◆ Excerpted text ◆
## KNN : A sample is classified by a Popularity vote of its nearest neighbors
### We calculate the distance of current sample of test with each of the Training sample to find the nearest neighbors
### To Calculate the distance, we use the Euclidean distance

$$ d = \sqrt{( X_2 - X_1 )^2  + ( Y_2 - Y_1 )^2 }$$

### In General the formula can be written as:

$$ \sqrt{ \sum_{i=0}^{n}(( p_i - q_i )^2 ) }  $$ 

In [1]:
import numpy as np
from collections import Counter

In [2]:
# Define the distance formula as a Global function
def euclidean_distance(x1, x2):
    return np.sqrt(np.sum((x1-x2)**2))

In [3]:
# KNN doen't involve a training step
# We can store the training samples in fit method
class KNN:
    def __init__(self, k = 3):
        #In init we simply want to store k
        self.k = k
        
    def fit(self, X, y):       # Fit method to fit the training samples(X) and some training labels(y)
        self.X_train = X
        self.y_train = y
    
    #Define a Predict method
    def predict(self, X):
        # We want to predict over each sample
        pred_labels = [self._predict(x) for x in X]     #Predicting x in all of the X samples
        return np.array(pred_labels)                    # return pred_labels as its a list
        
        
    def _predict(self,x):     # To predict for only one sample, use it in predict function above
        # Compute the distances
        # need to calcualte distance of x with all the training samples in the list
        distances =  [euclidean_distance(x, x_train) for x_train in self.X_train]
        
        # Get K nearest samples, labels
        # k_indices = np.argsort(distances)        # It will sort the distances and return the indices
        # WE also only want to have k closest samples
        k_indices = np.argsort(distances)[:self.k]
        k_nearest_labels = [self.y_train[i] for i in k_indices]
        
        # Majority cote, most common class labels 
        most_common = Counter(k_nearest_labels).most_common(1)   #1 is for first or very common neighbor
        return most_common[0][0]

◆ Supplied data ◆
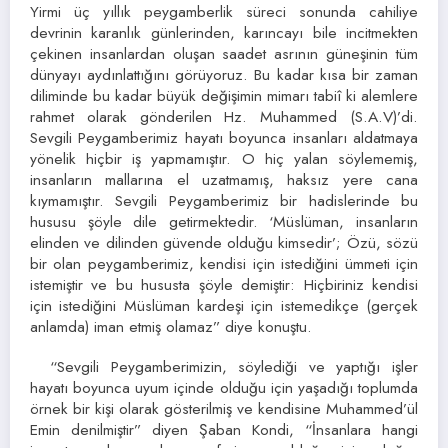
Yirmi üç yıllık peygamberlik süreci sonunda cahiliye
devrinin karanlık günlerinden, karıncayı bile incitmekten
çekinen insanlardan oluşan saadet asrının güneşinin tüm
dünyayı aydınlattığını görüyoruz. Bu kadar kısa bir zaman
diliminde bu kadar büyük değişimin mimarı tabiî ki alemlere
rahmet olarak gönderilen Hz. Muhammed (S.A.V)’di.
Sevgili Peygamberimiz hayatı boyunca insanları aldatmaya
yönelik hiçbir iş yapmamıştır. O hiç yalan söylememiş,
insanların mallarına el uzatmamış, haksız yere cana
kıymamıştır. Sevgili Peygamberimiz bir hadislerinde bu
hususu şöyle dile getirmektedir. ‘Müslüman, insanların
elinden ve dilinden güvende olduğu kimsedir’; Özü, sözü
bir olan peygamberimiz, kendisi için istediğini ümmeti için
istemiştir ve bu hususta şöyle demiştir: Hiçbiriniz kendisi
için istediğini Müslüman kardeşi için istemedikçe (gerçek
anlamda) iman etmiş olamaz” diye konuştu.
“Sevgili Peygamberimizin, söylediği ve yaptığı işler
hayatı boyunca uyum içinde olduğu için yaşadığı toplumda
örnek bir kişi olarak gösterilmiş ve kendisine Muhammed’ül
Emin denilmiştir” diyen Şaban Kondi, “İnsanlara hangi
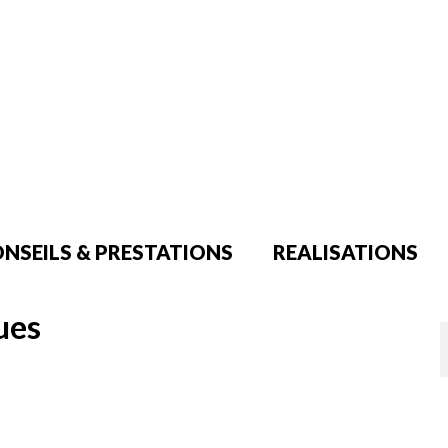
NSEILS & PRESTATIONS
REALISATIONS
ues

...

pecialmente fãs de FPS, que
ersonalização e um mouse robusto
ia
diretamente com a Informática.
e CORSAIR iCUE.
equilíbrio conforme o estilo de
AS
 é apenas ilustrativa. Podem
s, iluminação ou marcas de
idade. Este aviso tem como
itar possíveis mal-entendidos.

◆ Instructions ◆
1) In the KNN code, what value does k take by default when the class is created?
2) Copy the part of the KNN text from "### In General" up to and including "return np.sqrt(np.sum((x1-x2)**2))".

◆ Answers in order ◆
1) By default, k is 3.

2)
### In General the formula can be written as:

$$ \sqrt{ \sum_{i=0}^{n}(( p_i - q_i )^2 ) }  $$ 

In [1]:
import numpy as np
from collections import Counter

In [2]:
# Define the distance formula as a Global function
def euclidean_distance(x1, x2):
    return np.sqrt(np.sum((x1-x2)**2))